──────── Source records ────────

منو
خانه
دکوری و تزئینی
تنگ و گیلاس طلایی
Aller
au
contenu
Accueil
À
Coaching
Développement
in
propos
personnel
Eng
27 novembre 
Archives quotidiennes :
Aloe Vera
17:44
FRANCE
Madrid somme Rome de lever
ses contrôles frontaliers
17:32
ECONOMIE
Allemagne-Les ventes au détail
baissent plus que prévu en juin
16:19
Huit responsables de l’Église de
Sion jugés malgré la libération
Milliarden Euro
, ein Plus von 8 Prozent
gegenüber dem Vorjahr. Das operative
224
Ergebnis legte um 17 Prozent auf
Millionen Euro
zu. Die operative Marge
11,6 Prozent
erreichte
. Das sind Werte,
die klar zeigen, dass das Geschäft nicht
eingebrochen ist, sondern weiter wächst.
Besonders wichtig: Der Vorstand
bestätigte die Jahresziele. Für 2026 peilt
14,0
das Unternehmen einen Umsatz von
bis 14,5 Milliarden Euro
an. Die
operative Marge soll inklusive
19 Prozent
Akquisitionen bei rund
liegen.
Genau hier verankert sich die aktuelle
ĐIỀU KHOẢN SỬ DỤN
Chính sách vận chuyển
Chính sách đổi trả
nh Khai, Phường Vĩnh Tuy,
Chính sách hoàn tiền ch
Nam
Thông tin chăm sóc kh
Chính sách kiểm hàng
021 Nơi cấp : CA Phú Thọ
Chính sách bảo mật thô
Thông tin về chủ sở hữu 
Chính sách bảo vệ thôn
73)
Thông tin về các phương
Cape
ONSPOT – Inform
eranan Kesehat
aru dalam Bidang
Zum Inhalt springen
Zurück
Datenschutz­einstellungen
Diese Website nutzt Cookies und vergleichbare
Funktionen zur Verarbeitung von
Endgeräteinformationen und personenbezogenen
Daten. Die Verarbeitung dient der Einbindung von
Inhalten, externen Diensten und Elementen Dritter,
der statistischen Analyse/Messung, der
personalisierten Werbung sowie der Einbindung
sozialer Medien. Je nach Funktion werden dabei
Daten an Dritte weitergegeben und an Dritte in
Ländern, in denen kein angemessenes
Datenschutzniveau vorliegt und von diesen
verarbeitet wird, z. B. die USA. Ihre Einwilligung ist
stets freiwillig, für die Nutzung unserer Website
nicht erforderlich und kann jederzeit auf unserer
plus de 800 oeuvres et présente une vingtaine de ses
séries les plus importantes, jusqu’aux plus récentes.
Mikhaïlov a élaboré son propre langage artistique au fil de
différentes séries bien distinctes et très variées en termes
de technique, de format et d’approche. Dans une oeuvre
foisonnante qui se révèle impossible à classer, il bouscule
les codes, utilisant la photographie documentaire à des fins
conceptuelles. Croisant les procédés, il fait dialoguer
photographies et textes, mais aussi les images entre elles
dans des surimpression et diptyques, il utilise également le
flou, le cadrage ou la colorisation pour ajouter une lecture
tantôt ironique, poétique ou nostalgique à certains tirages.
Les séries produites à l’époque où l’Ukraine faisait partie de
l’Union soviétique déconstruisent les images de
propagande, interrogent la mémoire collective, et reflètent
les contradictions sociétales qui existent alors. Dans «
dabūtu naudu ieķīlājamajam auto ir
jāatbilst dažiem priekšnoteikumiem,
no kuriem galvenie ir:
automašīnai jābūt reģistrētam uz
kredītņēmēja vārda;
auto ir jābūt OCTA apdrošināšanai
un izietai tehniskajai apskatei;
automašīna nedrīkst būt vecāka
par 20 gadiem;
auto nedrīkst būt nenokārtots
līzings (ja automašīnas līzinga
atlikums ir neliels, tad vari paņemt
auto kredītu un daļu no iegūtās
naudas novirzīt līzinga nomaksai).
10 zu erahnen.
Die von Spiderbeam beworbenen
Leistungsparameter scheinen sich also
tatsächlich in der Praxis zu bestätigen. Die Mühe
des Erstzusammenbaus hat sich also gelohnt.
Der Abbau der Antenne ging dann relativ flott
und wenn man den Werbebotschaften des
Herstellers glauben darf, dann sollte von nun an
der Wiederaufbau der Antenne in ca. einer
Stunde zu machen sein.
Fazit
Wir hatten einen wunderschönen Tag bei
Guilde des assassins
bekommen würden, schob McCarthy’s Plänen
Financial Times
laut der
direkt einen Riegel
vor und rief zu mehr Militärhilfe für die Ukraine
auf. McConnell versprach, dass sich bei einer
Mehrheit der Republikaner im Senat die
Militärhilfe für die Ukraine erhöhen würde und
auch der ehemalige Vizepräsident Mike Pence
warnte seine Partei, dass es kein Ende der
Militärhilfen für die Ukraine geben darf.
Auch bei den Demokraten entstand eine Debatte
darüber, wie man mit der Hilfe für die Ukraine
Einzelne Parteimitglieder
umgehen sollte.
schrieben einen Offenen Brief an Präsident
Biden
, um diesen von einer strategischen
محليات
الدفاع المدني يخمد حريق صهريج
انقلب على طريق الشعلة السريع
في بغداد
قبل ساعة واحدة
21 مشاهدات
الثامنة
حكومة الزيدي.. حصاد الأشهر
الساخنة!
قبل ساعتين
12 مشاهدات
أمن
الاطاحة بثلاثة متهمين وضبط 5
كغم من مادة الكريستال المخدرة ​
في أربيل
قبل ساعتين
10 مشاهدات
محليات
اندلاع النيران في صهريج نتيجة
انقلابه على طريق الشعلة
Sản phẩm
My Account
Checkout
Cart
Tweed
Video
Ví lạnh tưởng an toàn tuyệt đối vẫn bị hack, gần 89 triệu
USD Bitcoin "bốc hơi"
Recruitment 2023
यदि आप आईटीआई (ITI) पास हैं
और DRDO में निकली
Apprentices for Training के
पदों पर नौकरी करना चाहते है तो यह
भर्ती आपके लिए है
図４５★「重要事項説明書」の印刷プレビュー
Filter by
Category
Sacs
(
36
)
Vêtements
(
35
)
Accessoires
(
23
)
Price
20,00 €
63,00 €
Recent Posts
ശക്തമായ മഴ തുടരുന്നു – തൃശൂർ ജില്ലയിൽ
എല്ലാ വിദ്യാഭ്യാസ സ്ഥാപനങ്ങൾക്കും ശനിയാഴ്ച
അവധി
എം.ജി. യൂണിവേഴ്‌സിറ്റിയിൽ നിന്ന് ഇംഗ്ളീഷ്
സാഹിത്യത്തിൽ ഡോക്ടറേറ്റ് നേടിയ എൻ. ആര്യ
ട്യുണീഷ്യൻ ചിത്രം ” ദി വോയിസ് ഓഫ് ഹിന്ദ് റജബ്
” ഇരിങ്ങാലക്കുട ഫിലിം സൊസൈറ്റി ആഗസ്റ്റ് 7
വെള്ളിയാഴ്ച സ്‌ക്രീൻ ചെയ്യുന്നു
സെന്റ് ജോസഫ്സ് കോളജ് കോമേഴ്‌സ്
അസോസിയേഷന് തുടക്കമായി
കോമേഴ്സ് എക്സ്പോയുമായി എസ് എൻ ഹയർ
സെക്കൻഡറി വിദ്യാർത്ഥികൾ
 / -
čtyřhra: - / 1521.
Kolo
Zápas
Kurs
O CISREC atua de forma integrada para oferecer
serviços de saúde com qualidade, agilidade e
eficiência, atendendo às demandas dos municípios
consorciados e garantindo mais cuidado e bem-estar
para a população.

────────

Directions for this task → Word for word, restate the lines above from the line containing "kredītņēmēja vārda;" through the line containing "auf. McConnell versprach, dass sich bei einer", with both included and nothing else.

Output below →
kredītņēmēja vārda;
auto ir jābūt OCTA apdrošināšanai
un izietai tehniskajai apskatei;
automašīna nedrīkst būt vecāka
par 20 gadiem;
auto nedrīkst būt nenokārtots
līzings (ja automašīnas līzinga
atlikums ir neliels, tad vari paņemt
auto kredītu un daļu no iegūtās
naudas novirzīt līzinga nomaksai).
10 zu erahnen.
Die von Spiderbeam beworbenen
Leistungsparameter scheinen sich also
tatsächlich in der Praxis zu bestätigen. Die Mühe
des Erstzusammenbaus hat sich also gelohnt.
Der Abbau der Antenne ging dann relativ flott
und wenn man den Werbebotschaften des
Herstellers glauben darf, dann sollte von nun an
der Wiederaufbau der Antenne in ca. einer
Stunde zu machen sein.
Fazit
Wir hatten einen wunderschönen Tag bei
Guilde des assassins
bekommen würden, schob McCarthy’s Plänen
Financial Times
laut der
direkt einen Riegel
vor und rief zu mehr Militärhilfe für die Ukraine
auf. McConnell versprach, dass sich bei einer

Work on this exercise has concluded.